Non-state actors, on the other hand, have even more reasons to steer clear of drones:

— First, they are wildly expensive.  At $15 million, the average weaponized drone is less costly than an F-16 fighter jet, yet much pricier than the significantly cheaper, yet equally damaging options terrorist groups could pursue.
— Those alternatives would also be relatively more difficult to trace back to an organization than an unmanned aerial vehicle, with all the technical and logistical planning its operation would pose.
— Weaponized drones are not easily deployable. Most require runways in order to be launched, which means that any non-state actor would likely require state sponsorship to operate a drone. Such sponsorship is unlikely given the political and diplomatic consequences the sponsoring state would certainly face.
— Finally, drones require an extensive team of on-the-ground experts to ensure their successful operation. According to the U.S. Air Force, 168 individuals are needed to operate a Predator drone, including a pilot, maintenance personnel and surveillance analysts.

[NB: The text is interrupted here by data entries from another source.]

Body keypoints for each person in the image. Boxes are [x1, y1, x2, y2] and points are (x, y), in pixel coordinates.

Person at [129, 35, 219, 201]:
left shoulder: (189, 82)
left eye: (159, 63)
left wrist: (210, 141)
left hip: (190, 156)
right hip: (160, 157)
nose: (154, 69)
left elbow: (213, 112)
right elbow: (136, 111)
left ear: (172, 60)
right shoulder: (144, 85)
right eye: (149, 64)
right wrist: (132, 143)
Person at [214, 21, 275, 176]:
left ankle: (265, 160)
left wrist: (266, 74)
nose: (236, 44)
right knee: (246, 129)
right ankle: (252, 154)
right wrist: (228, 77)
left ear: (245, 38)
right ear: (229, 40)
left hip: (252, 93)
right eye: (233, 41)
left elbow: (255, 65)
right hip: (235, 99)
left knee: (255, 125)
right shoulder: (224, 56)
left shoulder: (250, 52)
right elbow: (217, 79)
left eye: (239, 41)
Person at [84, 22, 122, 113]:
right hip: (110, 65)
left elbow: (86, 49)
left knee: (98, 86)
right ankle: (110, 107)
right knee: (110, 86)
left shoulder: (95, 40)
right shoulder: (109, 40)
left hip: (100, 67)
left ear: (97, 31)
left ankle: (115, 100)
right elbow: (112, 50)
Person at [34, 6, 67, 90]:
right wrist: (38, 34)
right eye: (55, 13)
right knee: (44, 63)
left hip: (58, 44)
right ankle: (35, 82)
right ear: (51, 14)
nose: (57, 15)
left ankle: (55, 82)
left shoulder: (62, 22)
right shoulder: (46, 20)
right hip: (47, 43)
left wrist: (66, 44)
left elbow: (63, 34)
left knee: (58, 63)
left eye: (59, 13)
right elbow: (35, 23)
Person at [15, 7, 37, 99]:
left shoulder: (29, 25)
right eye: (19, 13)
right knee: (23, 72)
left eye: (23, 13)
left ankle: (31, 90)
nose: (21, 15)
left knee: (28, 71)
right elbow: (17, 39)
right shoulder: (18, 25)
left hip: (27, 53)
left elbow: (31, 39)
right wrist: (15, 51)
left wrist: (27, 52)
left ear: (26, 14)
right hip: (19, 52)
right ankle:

In short, the doomsday drone scenario Ignatieff and Sharkey predict results from an excessive focus on rapidly-evolving military technology.

Instead, we must return to what we know about state behavior in an anarchistic international order. Nations will confront the same principles of deterrence, for example, when deciding to launch a targeted killing operation regardless of whether they conduct it through a drone or a covert amphibious assault team.

Drones may make waging war more domestically palatable, but they don’t change the very serious risks of retaliation for an attacking state. Any state otherwise deterred from using force abroad will not significantly increase its power projection on account of acquiring drones.

What’s more, the very states whose use of drones could threaten U.S. security – countries like China – are not democratic, which means that the possible political ramifications of the low risk of casualties resulting from drone use are irrelevant. For all their military benefits, putting drones into play requires an ability to meet the political and security risks associated with their use.

Despite these realities, there remain a host of defensible arguments one could employ to discredit the Obama drone strategy. The legal justification for targeted killings in areas not internationally recognized as war zones is uncertain at best.

Further, the short-term gains yielded by targeted killing operations in Pakistan, Somalia and Yemen, while debilitating to Al Qaeda leadership in the short-term, may serve to destroy already tenacious bilateral relations in the region and radicalize local populations.

Yet, the past decade’s experience with drones bears no evidence of impending instability in the global strategic landscape. Conflict may not be any less likely in the era of drones, but the nature of 21st Century warfare remains fundamentally unaltered despite their arrival in large numbers.

Joseph Singh is a researcher at the Center for a New American Security.